Tegen deze uitspraak heeft de vreemdeling hoger beroep ingesteld en verzocht om een voorlopige voorziening. De voorzieningenrechter heeft het hoger beroep beoordeeld en geconcludeerd dat het niet leidt tot vernietiging van de uitspraak van de rechtbank. De voorzieningenrechter oordeelde dat het hogerberoepschrift geen vragen bevatte die in het belang van de rechtseenheid, rechtsontwikkeling of rechtsbescherming beantwoord moesten worden, zoals bedoeld in artikel 91, tweede lid, van de Vreemdelingenwet 2000.

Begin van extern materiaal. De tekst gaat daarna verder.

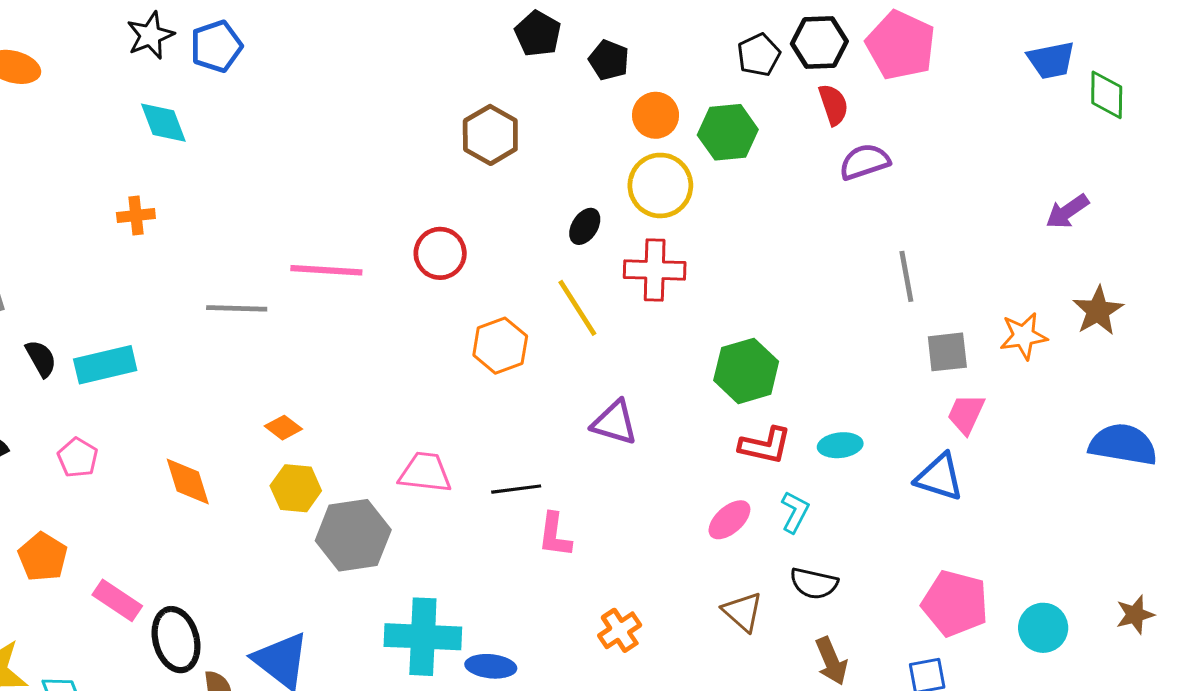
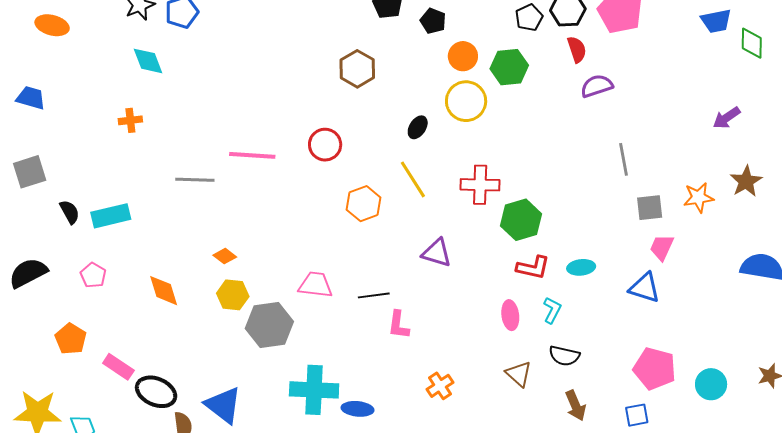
red cross: (655, 270) -> (480, 185), moved
pink ellipse: (729, 520) -> (510, 315), turned -56
black ellipse: (176, 640) -> (156, 392), turned -51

Daarom werd het hoger beroep ongegrond verklaard en werd de uitspraak van de rechtbank bevestigd. Het verzoek om een voorlopige voorziening werd afgewezen, en de staatssecretaris werd niet verplicht om proceskosten te vergoeden. De uitspraak werd gedaan door mr. A.J.C. de Moor-van Vugt, in tegenwoordigheid van mr. J. Verbeek, griffier, en werd openbaar uitgesproken op 15 februari 2022.